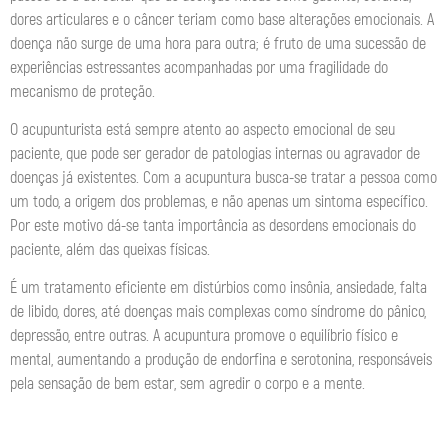
dores articulares e o câncer teriam como base alterações emocionais. A
doença não surge de uma hora para outra; é fruto de uma sucessão de
experiências estressantes acompanhadas por uma fragilidade do
mecanismo de proteção.
O acupunturista está sempre atento ao aspecto emocional de seu
paciente, que pode ser gerador de patologias internas ou agravador de
doenças já existentes. Com a acupuntura busca-se tratar a pessoa como
um todo, a origem dos problemas, e não apenas um sintoma específico.
Por este motivo dá-se tanta importância as desordens emocionais do
paciente, além das queixas físicas.
É um tratamento eficiente em distúrbios como insônia, ansiedade, falta
de libido, dores, até doenças mais complexas como síndrome do pânico,
depressão, entre outras. A acupuntura promove o equilíbrio físico e
mental, aumentando a produção de endorfina e serotonina, responsáveis
pela sensação de bem estar, sem agredir o corpo e a mente.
══════
§ EXERCISE INSTRUCTIONS: Restate, word for word, all of the material above, leaving out the images.

§ ANSWER TO THE PROBLEM:
dores articulares e o câncer teriam como base alterações emocionais. A
doença não surge de uma hora para outra; é fruto de uma sucessão de
experiências estressantes acompanhadas por uma fragilidade do
mecanismo de proteção.
O acupunturista está sempre atento ao aspecto emocional de seu
paciente, que pode ser gerador de patologias internas ou agravador de
doenças já existentes. Com a acupuntura busca-se tratar a pessoa como
um todo, a origem dos problemas, e não apenas um sintoma específico.
Por este motivo dá-se tanta importância as desordens emocionais do
paciente, além das queixas físicas.
É um tratamento eficiente em distúrbios como insônia, ansiedade, falta
de libido, dores, até doenças mais complexas como síndrome do pânico,
depressão, entre outras. A acupuntura promove o equilíbrio físico e
mental, aumentando a produção de endorfina e serotonina, responsáveis
pela sensação de bem estar, sem agredir o corpo e a mente.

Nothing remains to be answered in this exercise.